Study programme - Master Sustainable Supply Chain Analytics
This programme focuses on sustainable supply chains from the perspectives of information technology, business economics, and operations optimisation. It adopts a multidisciplinary approach, integrating these three fields to enhance the understanding and efficiency of supply chain processes.

Academic year
Year 1
Programme specific courses (30 ECTS)
- Sustainable Supply Chain Analytics (YSS32806)
This course integrates the acquired knowledge and skills from the three core specialisation courses. The course provides a multidisciplinary basis for the analysis and improvements along the three main perspectives in supply chains (information technology, business economics and operational optimization). A substantial part of the course includes a complex case from practice that will be analysed based on the three main perspectives of this program.
- Material Flow Analytics (ORL34306)
Adequate management and optimization of the operations in the chain of supplies from source to sink requires a deep understanding of network design, production planning, inventory control and transportation management. Many problems in practice are large, complex and rely on such an amount of data that solving these with off-the-shelve tools is not possible.
Alternative concepts, approximation methods and visualisation techniques are presented to explore and find effective solutions for managing the flow of goods from source to sink. This provides students with an indispensable foundation for successful interpretation and application of generated solutions, and provides the tools for core decision problems in nowadays’ supply chains.
- Analytics for Business Economics (BEC30306)
Economic actors in supply chains in the agri-food sector make decisions in the context of an environment that is characterised by a variety of risks such as production risks, price and market risks, financial and policy risks. Managing these risks is key for a resilient and sustainable supply chain.
This course provides students with the theories (e.g. expected utility theory, behavioural decision theory, investment theory, resilience theory), concepts (e.g. value of information in light of big data) and analytical methods (e.g. econometric modelling, stochastic simulation) that enable to analyse economic decision-making under risk.
- Business Information Analytics (INF37306)
This course focusses on business information systems and data analytics.

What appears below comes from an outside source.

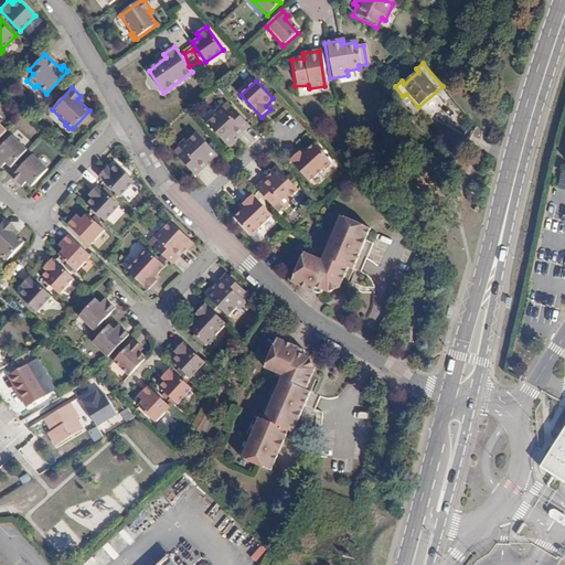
[(232,107),(227,112),(223,106),(215,113),(217,116),(208,124),(228,147),(234,141),(232,139),(248,125),(232,107)]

Managers and decision-makers need up-to-date business intelligence, visualisation in dashboards, to be able to respond adequately to potential problems, to plan and strategize, and to capture new marketing opportunities.
Business information systems focus on how to design and facilitate information exchanges within business processes, both in the organisation and between supply chain partners. Data analytics explores the potential of (big) data, including machine learning approaches, to acquire useful insights. The course further addresses selected topics related to programming and software engineering, systems modelling, technological enablers, Artificial Intelligence, and visualisation techniques.
Academic Master Cluster (12 ECTS)
In the Academic Master Cluster, teams of 5 to 7 students from different disciplines are assigned to execute a transdisciplinary-oriented academic consultancy project for an external commissioner.
Electives (18 ECTS)
The space for electives can be used for deepening or broadening knowledge on the field of interest of each individual student.
Year 2
Thesis (36 ECTS)
In the Sustainable Supply Chain Analytics master's program at WUR, your thesis is basically your chance to take a deep dive into a topic focused on one of the main disciplines within this master program. It's like your academic mic drop moment. Instead of just learning theories in class, you get to pick a real-world question you're curious and interested about, and you will get the chance to research this topic.
You start by picking a topic that sparks your interest. Then, you dig into what's already out there – what researchers have said, what studies have found – and figure out where there's still room for more insight. Next, you design your own study, and you will start by working with quantitative methods on your thesis. You collect your data, analyse it and then report everything in an official paper. It's not just about getting it right, but about showing you've really thought deeply about something you're passionate about. It's like your academic rite of passage into the world of Sustainable Supply Chain Analytics.
Examples of our thesis:
- Data-driven understanding of trading patterns and prices in energy markets.
- Enhancing Retail Shopping Experience through Consumer Transaction
- Environmental Sustainability of plant-based textiles.
- Analysing supply chain risk management strategies in humanitarian organisations.
Internship (24 ECTS)
Doing an internship while working on your master degree in Sustainable Supply Chain Analytics is like taking a real-world joyride through the fascinating landscape of supply chain networks. It's not just about hitting the books, it's about diving deep into the practical side of things. You get to swap the classroom for a hands-on experience, where the theories you've been absorbing start making sense in the wild.
You might find yourself working with industry pros, getting the lowdown on how businesses understand and optimize supply chain networks anywhere in the world. You are not just observing, you're part of the action, trying to figure out why people do what they do, whether it’s making a decision on opening a new distribution centre, implementing a new stock taking software package, or analysing a potential take-over. In the end, you will also write a research report about your experiences. It's the kind of real-world insight you can't get from textbooks alone, and it sets you up for a one-of-a-kind learning experience as you cruise through your master's journey.
Examples of companies where our students do their internship:
- Slimstock: predicting the down lift for cannibalised products during promotions.
- Arla: the design of a price model for the high-protein product portfolio of Arla Foods.
- SPAR: working on supply chain, data structure, planning and visualisation.